Despite the present significance of its subject matter (little faith and doubt, faith and doubt), this book is unsatisfactory in the re­viewer’s estimate. The methodological problems begin with the first sentence of the preface (by the director): »Only in the gospel of Matthew does Jesus speak of little faith.« This is plainly false, as noted on p. 9. But the book’s method prevents it from facing the music posed by the synoptic question. Most hard questions are studi­ously and endlessly deferred, e. g., the structure of the gospel (253); C. seems not to see that the tripartite division of Matthew is an ideological strategy to minimize the role of the discourses. The book tends to pious exaggeration (e. g., 184 and 191), while showing no use of historical or sociological reality checks. (There is no index of references, so it is hard to check the use of sources, e. g., Josephus.) C. only admits rhetorical exaggeration in the gospel when he is pushed to the wall (207); there he denounces the »delusion of omnipotence« regarding the moving of mountains; this is a form of theo­logical critical thinking which he otherwise avoids.
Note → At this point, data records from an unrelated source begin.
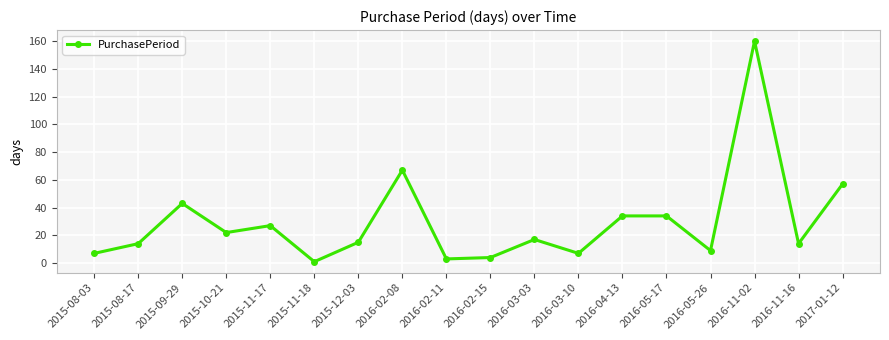

The chart shows a value of 22 at 2015-10-21. True or false?

True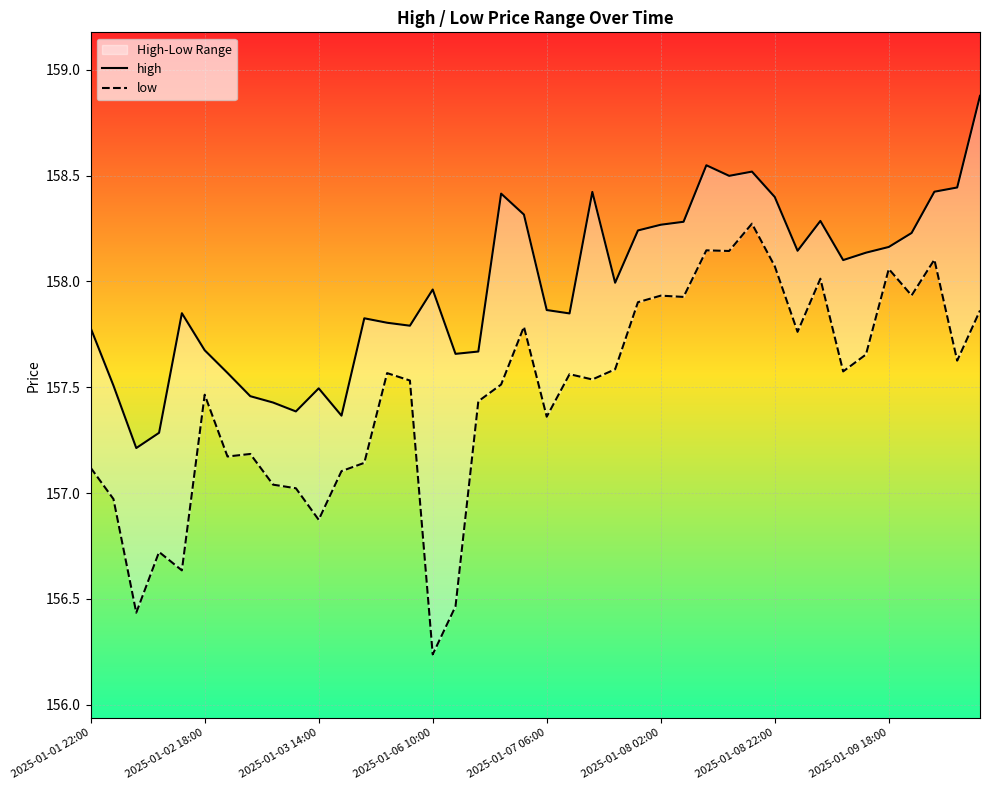

Between 22 and 37, which series saw the biggest shift?

low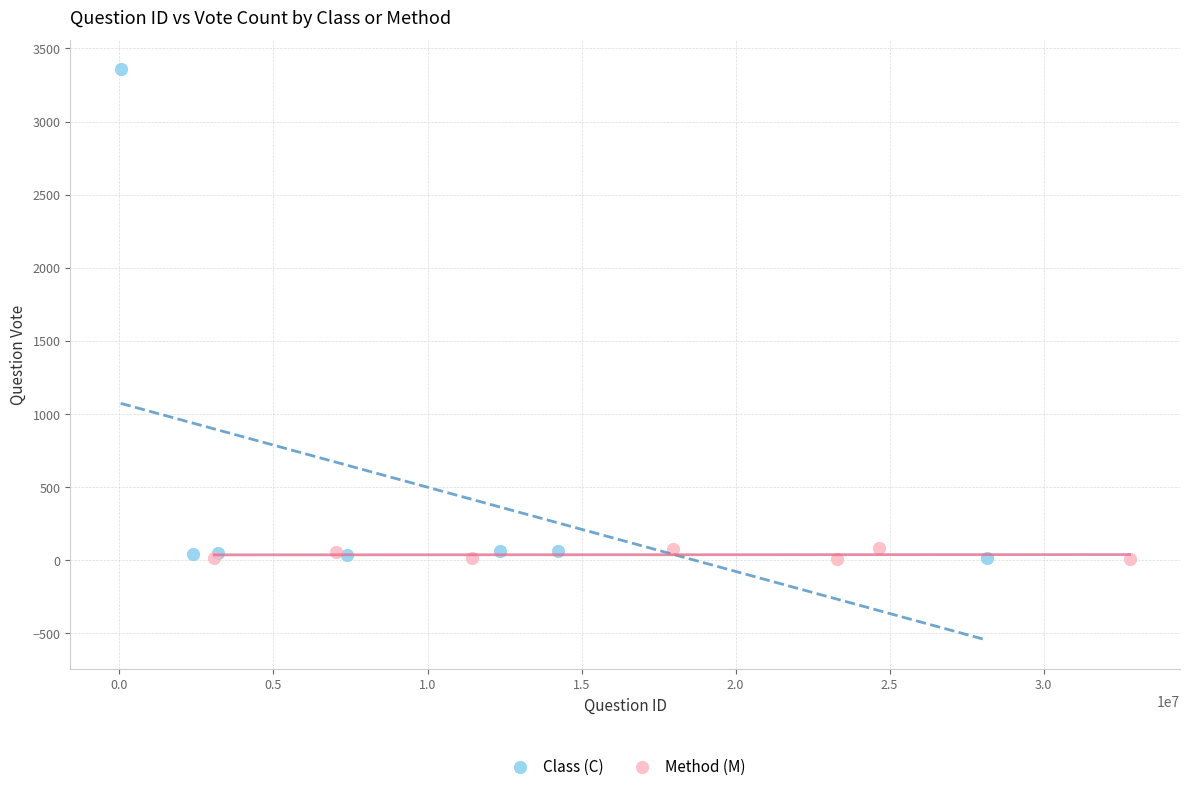

Which series has the widest spread of Y values?

Class (C)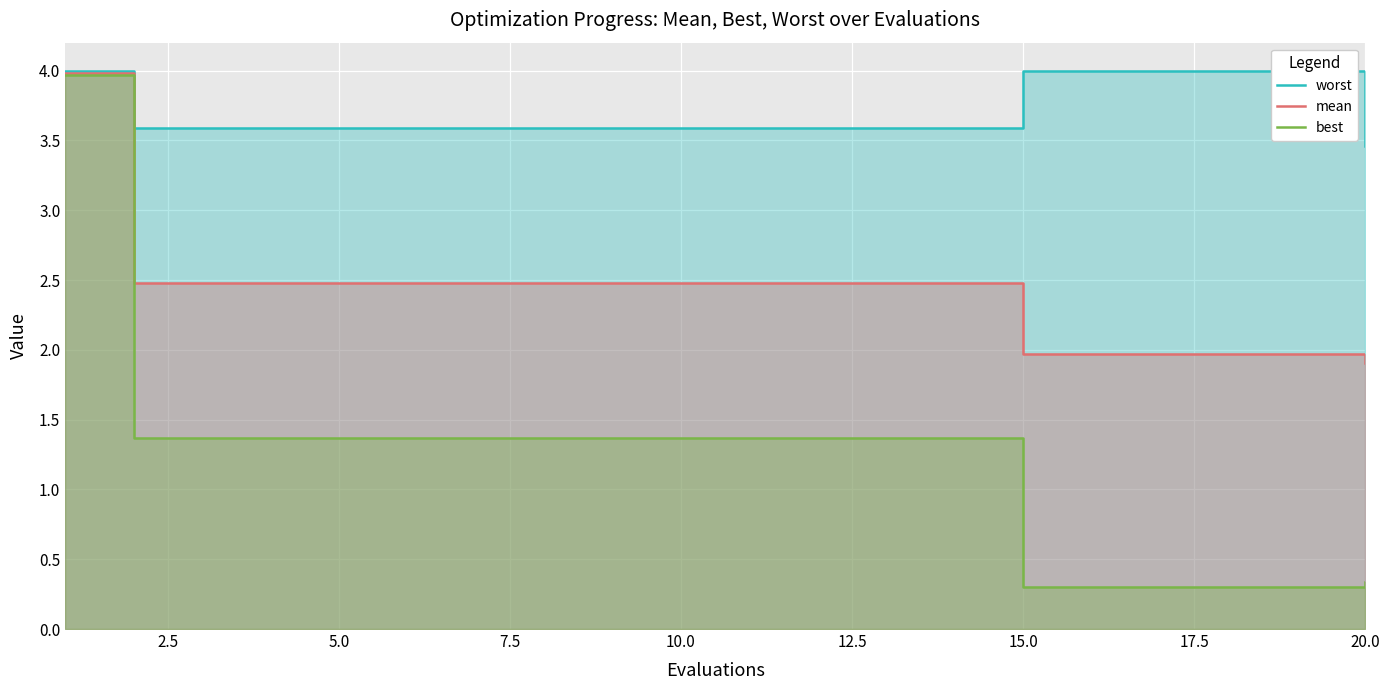

True or false: worst and mean intersect in this chart.

False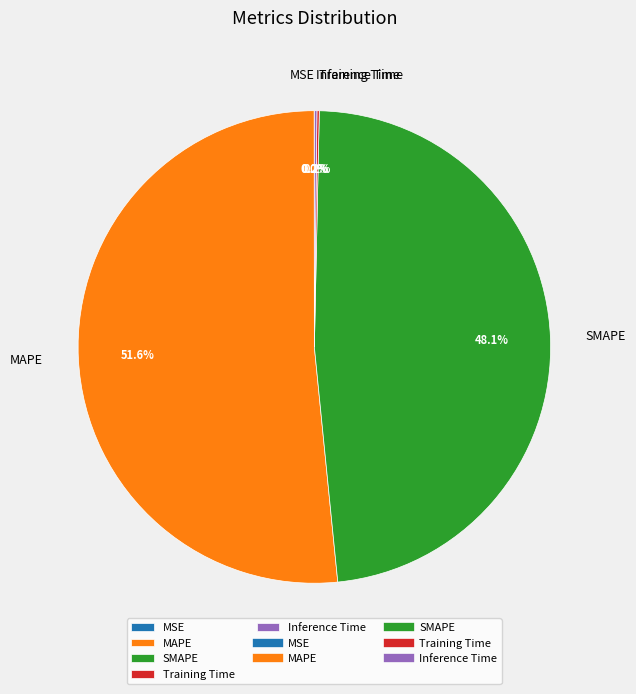

Approximately how many times larger is the value at MAPE compared to SMAPE?

1.1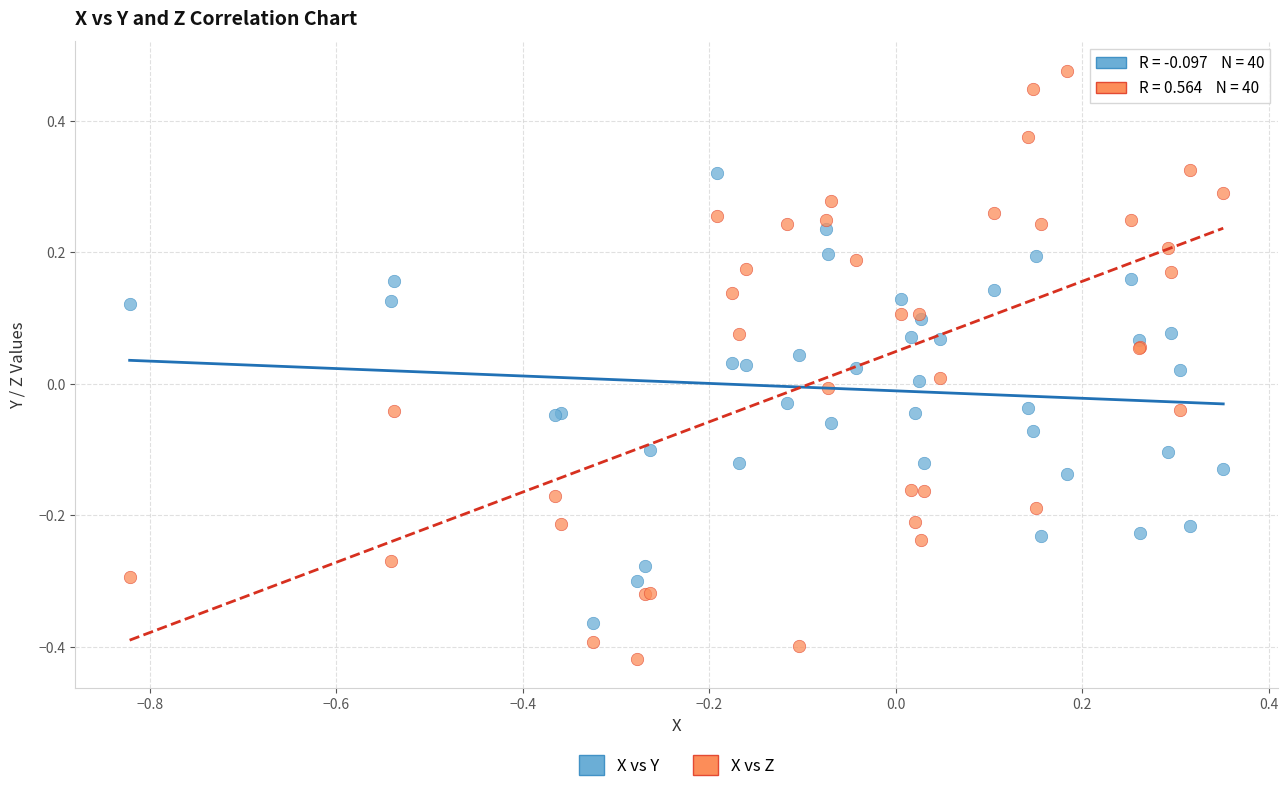

What are all the series names shown in the legend?

X vs Y, X vs Z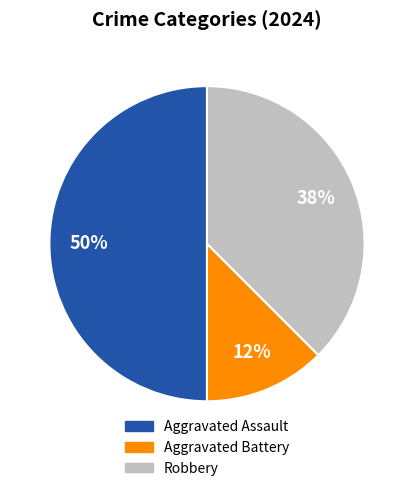

Is Robbery the majority of the pie?

No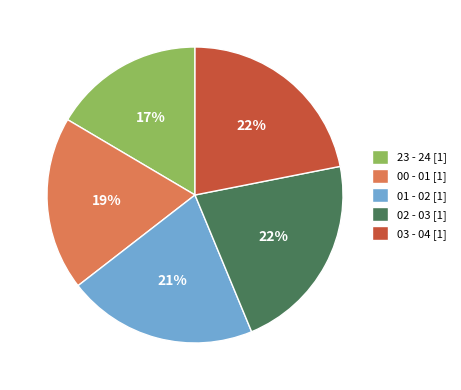

What percentage is the 02 - 03 slice, to the nearest percent?

22%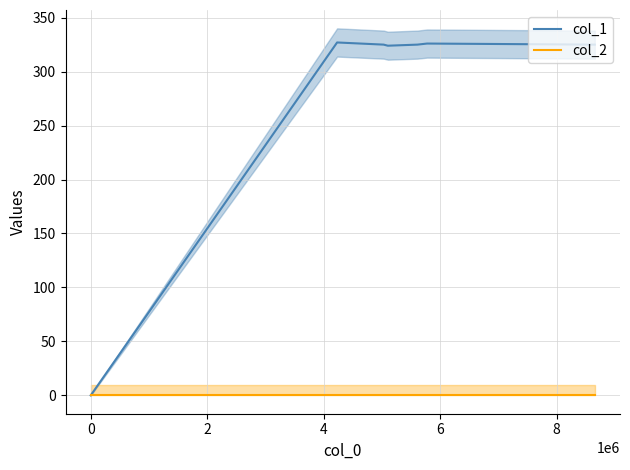

Reading right to left, transcribe all the data shown in this chart.

col_1: 325	326	325	324	325	327	0
col_2: 0	0	0	0	0	0	0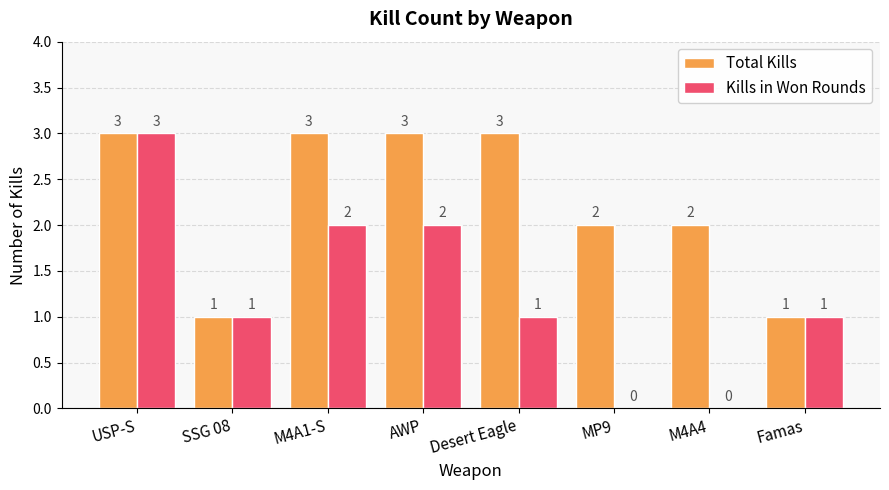

How many distinct data groups are displayed?

2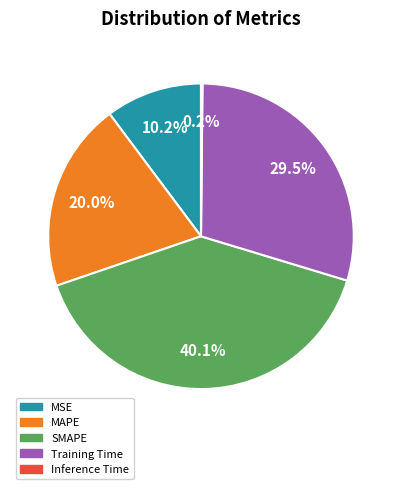

How much of the chart is everything except SMAPE?

59.9%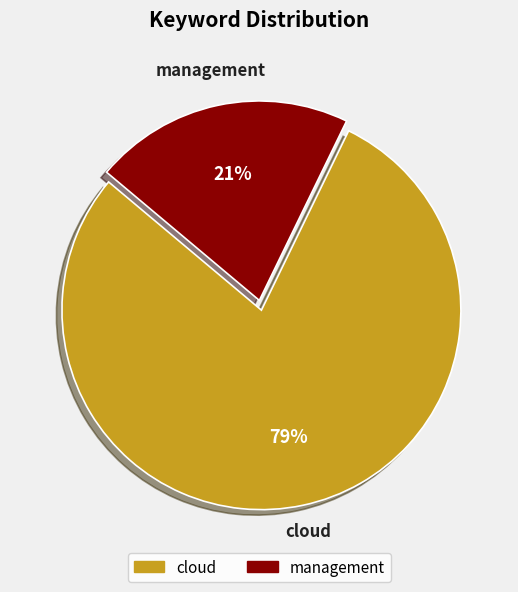

The management slice represents 21% of the pie. True or false?

True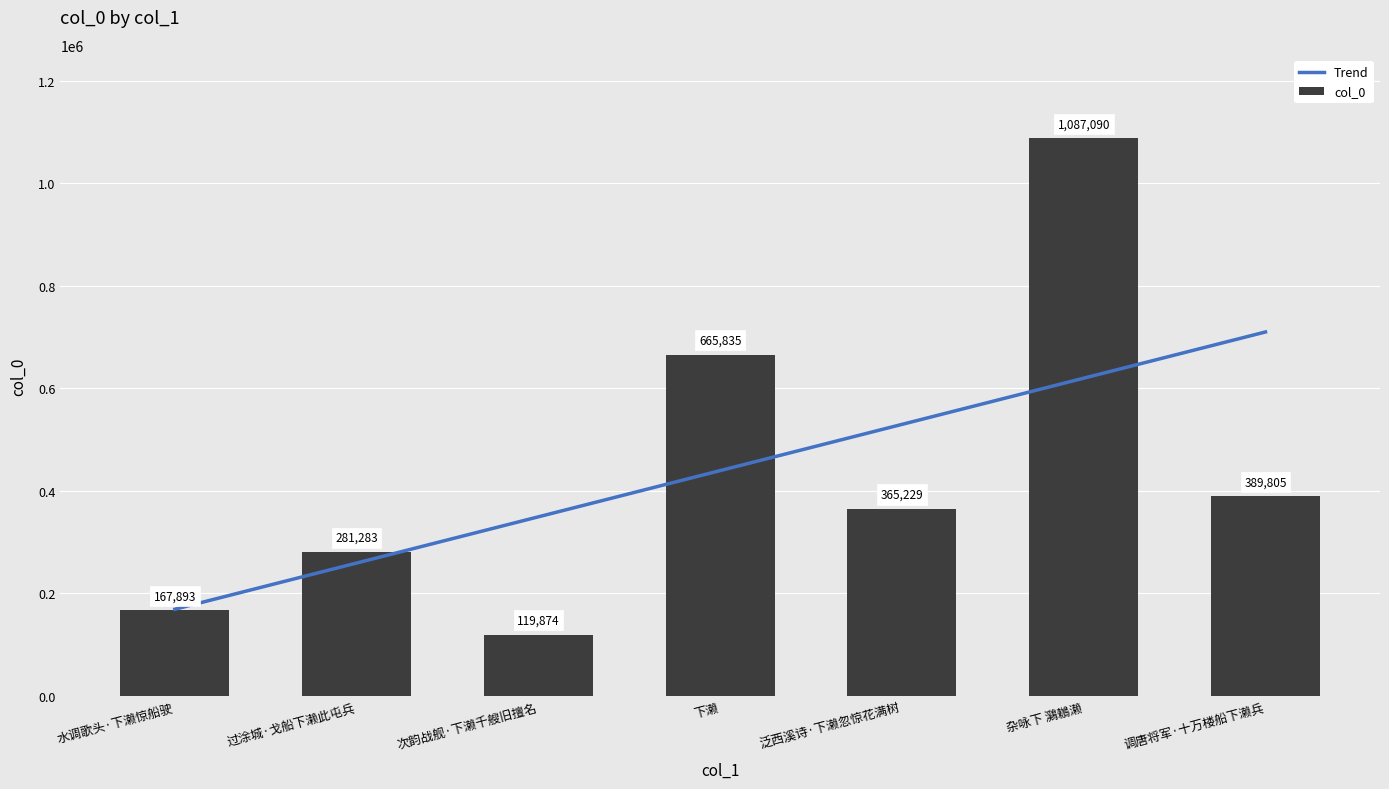

Is it true that col_0 equals 389805.0 at 调唐将军·十万楼船下濑兵?

True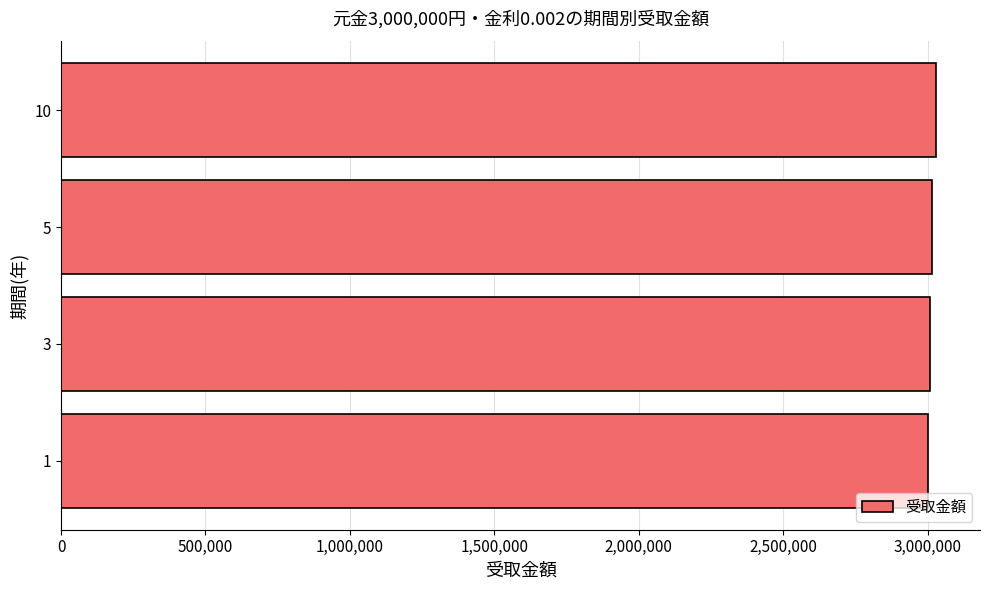

Are the bars grouped side by side (vs. stacked)?

No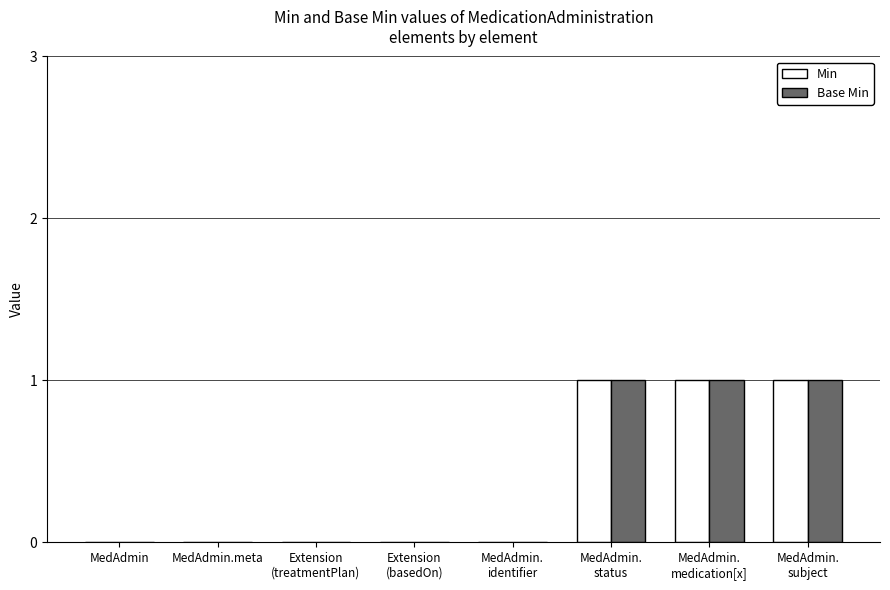

What is the sum of all Base Min values?

3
The required length is attained by simply rehearsing what the gospel says, e. g., by studying other passages in Matthew, that is, by enlarging the context. This is not a wrong approach in itself, but since the surface of the texts is hardly ever penetrated, the result gives the impression of a certain shallow diffusion of energy. Since comparisons with Q and Mark are avoided, the picture of Mat­thew’s theology is blurred. C.s missed opportunities, for the review­er, were a consideration of the five sins of Peter (Matt 14:31; 16:22; 26:56; 26:69–55; Gal 2:11–14) taken as a group, and a deeper reflection on the values and dangers of doubt: heuristic tool, paralyzing suspicion, safeguard against fanaticism, violence, hatred, illusion. It is regrettable that an inadequate method has turned an important redactional theme into a timid and tedious book, which how­ever shows great discipline and promise for the future.